Put 'em Up book cover

It was midsummer. Both my garden and local farmer’s markets were overflowing with succulent fruits and vegetables. Yet even as I enjoyed the bounty of the season, I felt anxious. How many more days would we have together? The peaches would be done in a week. The cherries were already long gone. And in a month, I’d be back at the supermarket grudgingly buying hothouse tomatoes. The answer, I felt, was in food preservation. Canning would allow me to cling to summer, to stretch out that all-too-brief period of riotous plenty.

I wasn’t alone in this belief, of course.
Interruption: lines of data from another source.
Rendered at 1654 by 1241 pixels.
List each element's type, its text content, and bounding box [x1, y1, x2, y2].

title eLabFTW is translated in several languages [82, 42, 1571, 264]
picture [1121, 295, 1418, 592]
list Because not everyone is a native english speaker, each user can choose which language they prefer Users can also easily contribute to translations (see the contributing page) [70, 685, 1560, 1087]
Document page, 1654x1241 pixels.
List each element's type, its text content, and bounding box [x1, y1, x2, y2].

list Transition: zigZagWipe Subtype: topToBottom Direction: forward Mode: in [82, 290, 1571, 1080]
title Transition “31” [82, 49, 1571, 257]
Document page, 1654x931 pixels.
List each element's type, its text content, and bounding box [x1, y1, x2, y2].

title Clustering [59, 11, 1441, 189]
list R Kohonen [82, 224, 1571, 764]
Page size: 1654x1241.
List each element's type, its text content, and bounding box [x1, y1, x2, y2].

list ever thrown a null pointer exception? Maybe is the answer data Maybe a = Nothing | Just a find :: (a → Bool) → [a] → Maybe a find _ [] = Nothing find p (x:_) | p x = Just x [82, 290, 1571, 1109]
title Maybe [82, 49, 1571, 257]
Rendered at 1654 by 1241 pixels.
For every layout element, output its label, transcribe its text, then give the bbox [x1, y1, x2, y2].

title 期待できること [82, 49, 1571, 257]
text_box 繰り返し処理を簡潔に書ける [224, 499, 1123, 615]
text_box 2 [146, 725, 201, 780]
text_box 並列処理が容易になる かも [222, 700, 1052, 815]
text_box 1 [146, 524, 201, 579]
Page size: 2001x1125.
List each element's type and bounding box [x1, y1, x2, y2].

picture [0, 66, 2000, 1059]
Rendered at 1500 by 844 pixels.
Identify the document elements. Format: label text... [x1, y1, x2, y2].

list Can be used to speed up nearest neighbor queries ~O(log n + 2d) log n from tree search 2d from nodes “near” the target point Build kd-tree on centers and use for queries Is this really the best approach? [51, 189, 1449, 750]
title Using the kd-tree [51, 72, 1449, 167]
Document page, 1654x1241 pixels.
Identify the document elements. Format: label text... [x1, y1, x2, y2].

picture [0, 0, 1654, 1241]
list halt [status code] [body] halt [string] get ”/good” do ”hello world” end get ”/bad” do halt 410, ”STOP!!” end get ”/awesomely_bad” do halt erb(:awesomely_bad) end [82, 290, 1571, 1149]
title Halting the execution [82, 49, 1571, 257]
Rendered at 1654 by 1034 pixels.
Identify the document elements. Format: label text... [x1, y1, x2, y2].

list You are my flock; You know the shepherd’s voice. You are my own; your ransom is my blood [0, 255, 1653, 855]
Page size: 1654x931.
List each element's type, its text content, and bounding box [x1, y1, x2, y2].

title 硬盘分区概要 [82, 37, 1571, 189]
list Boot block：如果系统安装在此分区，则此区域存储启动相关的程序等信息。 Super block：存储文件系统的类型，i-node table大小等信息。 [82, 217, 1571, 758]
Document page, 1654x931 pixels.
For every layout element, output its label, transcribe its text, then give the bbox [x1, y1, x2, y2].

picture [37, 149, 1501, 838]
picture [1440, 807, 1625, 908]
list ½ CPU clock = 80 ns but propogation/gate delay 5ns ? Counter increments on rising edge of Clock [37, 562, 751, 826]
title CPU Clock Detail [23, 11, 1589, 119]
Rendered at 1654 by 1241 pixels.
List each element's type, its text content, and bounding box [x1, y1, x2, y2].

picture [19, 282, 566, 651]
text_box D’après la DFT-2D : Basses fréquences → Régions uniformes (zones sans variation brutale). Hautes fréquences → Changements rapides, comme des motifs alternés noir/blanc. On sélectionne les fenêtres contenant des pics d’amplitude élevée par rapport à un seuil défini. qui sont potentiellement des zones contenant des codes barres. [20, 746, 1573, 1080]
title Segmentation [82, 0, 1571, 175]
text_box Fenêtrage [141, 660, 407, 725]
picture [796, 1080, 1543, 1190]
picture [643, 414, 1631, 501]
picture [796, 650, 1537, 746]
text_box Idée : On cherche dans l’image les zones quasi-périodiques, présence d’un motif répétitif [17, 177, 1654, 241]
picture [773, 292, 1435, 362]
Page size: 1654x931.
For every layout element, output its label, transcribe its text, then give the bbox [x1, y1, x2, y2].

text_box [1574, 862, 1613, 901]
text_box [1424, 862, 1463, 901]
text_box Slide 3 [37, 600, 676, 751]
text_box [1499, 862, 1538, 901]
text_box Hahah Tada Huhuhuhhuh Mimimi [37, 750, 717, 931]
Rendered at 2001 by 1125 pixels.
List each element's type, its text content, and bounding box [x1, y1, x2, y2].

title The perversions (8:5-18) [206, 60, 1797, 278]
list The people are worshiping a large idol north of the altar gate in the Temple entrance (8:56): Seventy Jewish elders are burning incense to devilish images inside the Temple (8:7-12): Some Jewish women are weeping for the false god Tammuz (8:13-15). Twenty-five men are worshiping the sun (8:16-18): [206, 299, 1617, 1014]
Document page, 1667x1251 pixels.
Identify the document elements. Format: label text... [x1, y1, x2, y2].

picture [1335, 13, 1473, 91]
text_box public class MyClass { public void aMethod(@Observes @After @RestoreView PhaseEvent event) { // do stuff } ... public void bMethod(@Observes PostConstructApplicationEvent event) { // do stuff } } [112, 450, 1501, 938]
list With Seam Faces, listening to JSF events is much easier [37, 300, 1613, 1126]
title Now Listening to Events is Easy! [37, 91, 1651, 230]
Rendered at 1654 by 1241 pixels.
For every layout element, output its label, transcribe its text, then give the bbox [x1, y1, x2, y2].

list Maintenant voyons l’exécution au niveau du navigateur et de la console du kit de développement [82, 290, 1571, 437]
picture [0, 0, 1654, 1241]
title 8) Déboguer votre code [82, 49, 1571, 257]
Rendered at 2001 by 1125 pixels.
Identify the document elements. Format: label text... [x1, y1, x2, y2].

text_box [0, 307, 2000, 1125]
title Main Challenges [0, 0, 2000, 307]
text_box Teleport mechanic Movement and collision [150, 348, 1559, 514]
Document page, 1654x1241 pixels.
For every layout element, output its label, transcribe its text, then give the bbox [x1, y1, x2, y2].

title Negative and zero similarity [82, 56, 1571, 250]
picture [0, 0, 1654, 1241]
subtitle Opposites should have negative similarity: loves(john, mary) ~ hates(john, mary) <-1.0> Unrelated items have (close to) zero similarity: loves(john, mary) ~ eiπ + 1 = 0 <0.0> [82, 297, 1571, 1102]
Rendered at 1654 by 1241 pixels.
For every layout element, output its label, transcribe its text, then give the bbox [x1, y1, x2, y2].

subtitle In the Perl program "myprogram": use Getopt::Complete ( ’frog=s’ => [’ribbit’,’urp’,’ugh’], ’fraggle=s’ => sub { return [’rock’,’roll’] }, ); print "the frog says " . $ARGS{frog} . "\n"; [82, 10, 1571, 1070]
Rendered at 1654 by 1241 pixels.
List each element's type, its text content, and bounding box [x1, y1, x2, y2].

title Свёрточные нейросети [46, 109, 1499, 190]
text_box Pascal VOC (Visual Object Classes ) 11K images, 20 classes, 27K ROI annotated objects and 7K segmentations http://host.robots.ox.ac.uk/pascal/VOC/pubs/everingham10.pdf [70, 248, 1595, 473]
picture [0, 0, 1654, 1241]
If the recent surge in new books, websites, workshops and tweets related to food preservation is any indication, canning (and pickling, freezing, and drying) is hot. You might say food preserving is the new gardening. The trouble, of course, was that I didn’t actually know how to can food. Well, that’s not entirely true. Starting when I was pregnant with Lila, I’ve made a couple batches of jam every year (quince, strawberry, green tomato-raspberry). But preserving something other than a sugary fruit slurry was intimidating. Any fool could make jam, I thought, but canned peaches seemed complicated (spoiler: I needn’t have worried).

Enter Put ’em Up: A Comprehensive Home Preserving Guide for the Creative Cook, from Drying and Freezing to Canning and Pickling by Sherri Brooks Vinton (Storey, 2010). Aimed at folks like me—the locavores, the food gardeners, the foodies, the crafters, the DIY set—Put ’em Up (the title nods to “putting up” or preserving food) is an accessible, thorough guide to preserving the harvest.

The book is divided into two parts. The first covers food preparation and preservation techniques with clear, easy-to-follow instructions and illustrations. The second provides over 150 recipes, organized alphabetically by edible—from apples to watermelon. (Faced with a flat of quickly-withering blueberries, I loved being able to flip to the Bs and find a half-dozen simple recipes.) The book covers all the basics—and then some—in both sections. Recipes range from classic (strawberry jam, bread and butter pickles) to adventurous (berry-spiked bourbon, wasabi beans).

Author and real food advocate Sherri Brooks Vinton writes with a casual, straightforward tone instills confidence and inspires you to drop everything and make a batch of kimchi. With this book in hand, I’ve canned peaches (so not difficult), oven-dried tomatoes, and made blueberry fruit leather. And I can’t wait to keep going.